Я видел, что она могла бы доставить мне массу удовольствия в сексе и вместе с тем где-то там, в самой-самой глубине души я чувствовал, что от этой девочки я смогу получить радость гораздо большую, чем ту, что доставляет секс. Мы медленно шли по Олсуфьевскому переулку и говорили. Она говорила. «Эмпирической базой, – рассказывала она, – возникновения «коллективного бессознательного» была установленная Юнгом во время его психиатрической практики схожесть между мифологическими мотивами древности, образами сновидений у нормальных людей и фантазиями душевнобольных. Эти образы «носителей коллективного бессознательного» были названы Юнгом «архетипами»… «Основное требование «позитивной метафизики» Бергсона, – сообщала она, – это опора на непосредственный опыт, с помощью которого постигается абсолютное»… «Язык мысли и поэзии, – продолжала она, – согласно Хайдеггеру, заслоняемый обыденным представлением о знаке как о ярлыке предмета, начинается с зова мира, ожидающего в своей смысловой полноте, чтобы человек дал ему слово, «сказал» его». «Не стоять, а двигаться. Не бежать, а идти навстречу. Делать то, что не хочешь, что дается с усилием. Беспрестанно до изнеможения трудиться. Вот к чему надо стремиться в этой жизни», – утверждала моя новая знакомая. Мы пересекли Пироговку и спустились к Саввинской набережной. Там на берегу мутной реки, опираясь на холодный гранит и разглядывая проплывающие трамвайчики, я языком дотрагивался до своего только что залеченного зуба и непрерывно полно радовался тому, что теперь на нем стоит пломба и что во всяком случае в ближайшее время он не будет болеть и я смогу как следует и безбоязненно пережевывать пищу, а затем глотать ее и, как положено, переваривать, чтобы впоследствии с помощью энергии, полученной от проглоченной и переваренной пищи, вершить великие дела. «А вершить их необходимо, – минутой раньше сказала мне моя спутница, – а иначе зачем жить? Жить зачем?» Меня сжигало удовольствие. Я был бодр. Добр. И доступен.

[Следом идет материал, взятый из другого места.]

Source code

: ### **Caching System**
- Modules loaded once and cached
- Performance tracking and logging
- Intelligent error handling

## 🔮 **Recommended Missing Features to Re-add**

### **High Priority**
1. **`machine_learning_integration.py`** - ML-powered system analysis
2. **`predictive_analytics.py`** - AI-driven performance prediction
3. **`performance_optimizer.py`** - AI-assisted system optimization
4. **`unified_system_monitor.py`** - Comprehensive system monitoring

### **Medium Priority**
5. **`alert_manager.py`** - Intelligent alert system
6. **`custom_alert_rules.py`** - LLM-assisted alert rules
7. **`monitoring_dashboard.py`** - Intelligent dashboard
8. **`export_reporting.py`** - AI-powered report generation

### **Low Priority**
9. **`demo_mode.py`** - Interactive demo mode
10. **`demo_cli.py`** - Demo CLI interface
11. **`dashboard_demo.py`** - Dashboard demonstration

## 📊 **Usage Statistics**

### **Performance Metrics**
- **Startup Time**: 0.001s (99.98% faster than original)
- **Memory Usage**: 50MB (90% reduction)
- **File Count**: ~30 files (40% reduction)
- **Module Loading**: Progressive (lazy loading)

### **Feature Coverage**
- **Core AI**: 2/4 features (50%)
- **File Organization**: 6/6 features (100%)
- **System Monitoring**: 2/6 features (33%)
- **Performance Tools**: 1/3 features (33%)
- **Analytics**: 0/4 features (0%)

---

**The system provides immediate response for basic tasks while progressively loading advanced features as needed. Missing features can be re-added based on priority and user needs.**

Мы гуляли по Москве всю ночь и все утро, и весь следующий день, и всю следующую ночь… Мы говорили о том, как счастливы пьяницы, потому что вся их жизнь и есть движение к радости – сбор денег, целеустремленный поход в магазин, сладостный запах спиртоносной влаги, музыка бульканья и встык – божественный ожог пищевода, и последующее счастье, и опять сбор денег, и поход в магазин, и запах, и бульканье… Как счастливы убийцы, потому что они, убивая, уподобляются Богу, хоть на мгновение, хоть на долю мгновения, но уподобляются. Разве это не счастье хоть на сколько-то времени почувствовать себя Богом?… Как счастливы самоубийцы, потому что они Решились… Как счастливы вампиры, потому что знают, что хотят… А еще мы говорили… Ну, например, что существует только женская ревность, но не существует мужской. (Дело в том, что когда мужчина видит свою женщину, целующуюся или занимающуюся любовью с другим мужчиной, он испытывает подсознательную радость; ему же всегда хотелось избавиться от своей женщины, как бы он ни любил ее, но он все никак не решался, не было повода и вот наконец-то повод нашелся.)